While the various types of diode energy buttons have been on the market for more than a decade, the thermistor energy button, the Bulb-Miser, is a relative newcomer to the field.
Ira Wolf and Donald Ornstein first became interested in the Bulb-Miser when they saw an article in the Midnight Globe. "It was the only paper you could find during the newspaper strike in October '78," recalls Wolf.
The article began: "Thanks to modern technology we, at NASA, have developed a device that will increase the life of your light bulb. The Bule-Miser, used in Apollo flights to the moon, can now be used at home. . . ."
"Just think," thought Wolf, who was then mathematics professor at Brooklyn College, "if that thing really works, you could made a fortune -- everyone uses light bulbs."

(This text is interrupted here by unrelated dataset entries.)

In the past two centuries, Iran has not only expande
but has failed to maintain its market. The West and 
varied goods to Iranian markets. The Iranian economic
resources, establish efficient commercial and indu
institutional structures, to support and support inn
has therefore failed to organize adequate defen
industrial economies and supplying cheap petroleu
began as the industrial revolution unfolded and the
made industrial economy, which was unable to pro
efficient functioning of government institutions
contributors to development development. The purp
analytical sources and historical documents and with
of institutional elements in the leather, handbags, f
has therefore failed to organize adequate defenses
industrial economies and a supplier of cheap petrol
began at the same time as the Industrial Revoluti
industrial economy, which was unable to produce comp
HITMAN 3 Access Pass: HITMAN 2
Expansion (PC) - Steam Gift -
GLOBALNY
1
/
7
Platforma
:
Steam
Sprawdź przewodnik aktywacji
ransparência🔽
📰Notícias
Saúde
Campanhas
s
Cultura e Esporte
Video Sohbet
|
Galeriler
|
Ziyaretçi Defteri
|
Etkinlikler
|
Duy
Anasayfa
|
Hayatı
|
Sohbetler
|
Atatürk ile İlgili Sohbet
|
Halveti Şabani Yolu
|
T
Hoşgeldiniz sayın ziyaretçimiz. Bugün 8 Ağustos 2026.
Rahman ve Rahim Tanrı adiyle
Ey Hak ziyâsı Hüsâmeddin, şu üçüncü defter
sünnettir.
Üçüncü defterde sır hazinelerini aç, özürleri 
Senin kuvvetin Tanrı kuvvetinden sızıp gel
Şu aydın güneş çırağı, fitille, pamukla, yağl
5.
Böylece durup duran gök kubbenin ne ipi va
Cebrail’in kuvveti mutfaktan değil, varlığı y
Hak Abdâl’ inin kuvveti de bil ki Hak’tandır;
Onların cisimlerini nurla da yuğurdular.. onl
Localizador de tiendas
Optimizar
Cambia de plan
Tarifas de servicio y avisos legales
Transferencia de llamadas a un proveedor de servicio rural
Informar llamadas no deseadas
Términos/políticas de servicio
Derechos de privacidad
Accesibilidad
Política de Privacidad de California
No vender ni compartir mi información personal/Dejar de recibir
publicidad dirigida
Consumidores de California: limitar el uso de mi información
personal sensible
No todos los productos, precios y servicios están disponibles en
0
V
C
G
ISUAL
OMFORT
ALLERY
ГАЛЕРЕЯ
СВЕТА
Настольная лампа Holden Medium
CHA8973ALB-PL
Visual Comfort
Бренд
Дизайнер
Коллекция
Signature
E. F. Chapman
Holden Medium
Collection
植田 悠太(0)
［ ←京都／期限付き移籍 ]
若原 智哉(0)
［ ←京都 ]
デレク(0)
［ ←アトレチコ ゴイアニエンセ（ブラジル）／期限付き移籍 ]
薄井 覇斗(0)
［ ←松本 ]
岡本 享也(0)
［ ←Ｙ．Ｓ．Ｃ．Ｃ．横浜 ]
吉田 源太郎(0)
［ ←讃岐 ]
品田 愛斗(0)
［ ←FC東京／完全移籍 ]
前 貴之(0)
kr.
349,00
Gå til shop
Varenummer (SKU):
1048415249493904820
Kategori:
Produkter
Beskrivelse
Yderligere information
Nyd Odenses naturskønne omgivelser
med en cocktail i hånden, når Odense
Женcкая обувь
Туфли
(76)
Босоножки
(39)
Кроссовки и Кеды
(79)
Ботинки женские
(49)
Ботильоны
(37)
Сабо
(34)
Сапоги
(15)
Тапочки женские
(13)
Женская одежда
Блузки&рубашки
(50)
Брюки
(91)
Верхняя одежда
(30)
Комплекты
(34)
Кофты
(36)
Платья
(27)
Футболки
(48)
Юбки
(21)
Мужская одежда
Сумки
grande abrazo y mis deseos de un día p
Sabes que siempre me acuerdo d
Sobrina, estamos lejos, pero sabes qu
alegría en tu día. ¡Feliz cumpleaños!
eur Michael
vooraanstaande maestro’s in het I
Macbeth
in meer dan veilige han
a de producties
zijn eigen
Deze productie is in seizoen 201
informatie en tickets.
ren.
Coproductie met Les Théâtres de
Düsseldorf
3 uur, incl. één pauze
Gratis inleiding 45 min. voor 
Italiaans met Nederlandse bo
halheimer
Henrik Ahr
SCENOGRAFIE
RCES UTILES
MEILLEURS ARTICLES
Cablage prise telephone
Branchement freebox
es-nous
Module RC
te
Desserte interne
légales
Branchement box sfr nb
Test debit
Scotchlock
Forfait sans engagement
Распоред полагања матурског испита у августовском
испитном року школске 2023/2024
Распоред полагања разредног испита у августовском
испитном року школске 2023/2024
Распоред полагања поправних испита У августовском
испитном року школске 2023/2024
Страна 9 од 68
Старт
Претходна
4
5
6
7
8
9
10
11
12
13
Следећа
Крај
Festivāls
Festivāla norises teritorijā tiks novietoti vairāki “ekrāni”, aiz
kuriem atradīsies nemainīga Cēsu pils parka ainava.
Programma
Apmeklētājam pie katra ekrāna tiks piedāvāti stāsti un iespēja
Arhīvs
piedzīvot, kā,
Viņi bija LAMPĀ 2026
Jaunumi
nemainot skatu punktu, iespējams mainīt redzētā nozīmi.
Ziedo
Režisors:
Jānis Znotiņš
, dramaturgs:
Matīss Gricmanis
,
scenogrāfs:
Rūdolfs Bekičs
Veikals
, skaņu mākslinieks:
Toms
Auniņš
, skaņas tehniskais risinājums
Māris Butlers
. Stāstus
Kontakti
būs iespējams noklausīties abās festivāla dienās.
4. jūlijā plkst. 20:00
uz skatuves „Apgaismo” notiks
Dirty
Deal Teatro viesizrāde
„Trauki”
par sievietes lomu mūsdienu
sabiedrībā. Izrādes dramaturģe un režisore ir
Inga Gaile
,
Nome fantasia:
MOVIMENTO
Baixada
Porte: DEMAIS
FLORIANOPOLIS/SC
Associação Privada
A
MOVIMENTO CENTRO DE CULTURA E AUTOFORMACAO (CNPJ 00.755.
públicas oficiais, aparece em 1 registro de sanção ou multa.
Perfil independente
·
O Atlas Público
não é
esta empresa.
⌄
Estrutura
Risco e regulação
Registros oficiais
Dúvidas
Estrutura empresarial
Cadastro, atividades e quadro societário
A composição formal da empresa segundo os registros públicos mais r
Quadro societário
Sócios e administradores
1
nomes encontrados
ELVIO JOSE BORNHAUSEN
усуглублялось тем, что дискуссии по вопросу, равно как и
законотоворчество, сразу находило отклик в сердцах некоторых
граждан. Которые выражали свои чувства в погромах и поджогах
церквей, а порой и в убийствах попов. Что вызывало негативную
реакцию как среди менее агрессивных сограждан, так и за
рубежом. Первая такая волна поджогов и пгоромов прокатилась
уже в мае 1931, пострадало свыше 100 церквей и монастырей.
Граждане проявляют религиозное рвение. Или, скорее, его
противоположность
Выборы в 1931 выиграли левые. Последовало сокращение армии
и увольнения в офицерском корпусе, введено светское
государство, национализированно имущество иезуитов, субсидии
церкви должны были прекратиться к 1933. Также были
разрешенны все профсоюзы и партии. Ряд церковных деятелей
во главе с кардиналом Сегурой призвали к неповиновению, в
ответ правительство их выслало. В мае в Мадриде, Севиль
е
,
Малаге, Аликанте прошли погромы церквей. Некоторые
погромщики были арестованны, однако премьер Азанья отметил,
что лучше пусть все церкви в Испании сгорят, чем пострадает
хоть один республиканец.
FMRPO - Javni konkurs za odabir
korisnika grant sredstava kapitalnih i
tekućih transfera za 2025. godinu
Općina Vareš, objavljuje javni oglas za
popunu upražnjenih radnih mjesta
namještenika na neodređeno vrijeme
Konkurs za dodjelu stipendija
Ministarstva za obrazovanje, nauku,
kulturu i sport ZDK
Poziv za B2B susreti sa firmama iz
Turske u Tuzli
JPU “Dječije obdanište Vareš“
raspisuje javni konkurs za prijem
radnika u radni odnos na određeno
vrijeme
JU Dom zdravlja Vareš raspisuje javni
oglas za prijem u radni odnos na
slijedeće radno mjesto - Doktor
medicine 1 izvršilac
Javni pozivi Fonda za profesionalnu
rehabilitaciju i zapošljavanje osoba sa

Ornstein, then a businessman in real estate, agreed with him and together the two set about investigating the Bulb-Miser. They tested it for about a year and convinced themselves that it was a device the average consumer could use. "We felt good about the product. Coming from the world of academia this was especially important to me," said Wolf. They bought the patent rights in 1979 and formed the American Electro-Dynamics Corp.
The gadgets, according to Wolf, were first marketed in 1979 for commercial building managers who wanted to save money, not only on bulbs, but on labor to change bulbs.
According to Wolf, the Bulb-Miser never needs to be replaced. When the light-bulb burns out, another bulb can be put in on top of the same Bulb-Miser.
"The reason light bulbs burn out when you turn the current on," observes Wolf, "is that the initial surge of electricity heats up the cold filament to over 4,000 degrees within 1/10 of a second.The filament gets weaker each time the light is turned on and has to sustain this thermal shock. Finally the filament fails.
"Bulb-Miser will not prevent your light bulb from burning out -- but instead of changing it 3-4 times in the course of a year, you only need to change it once." It also prolongs the life of a bulb that stays on constantly, he added.
Bulb-Misers are being sold at some area hardware stores for $2.99.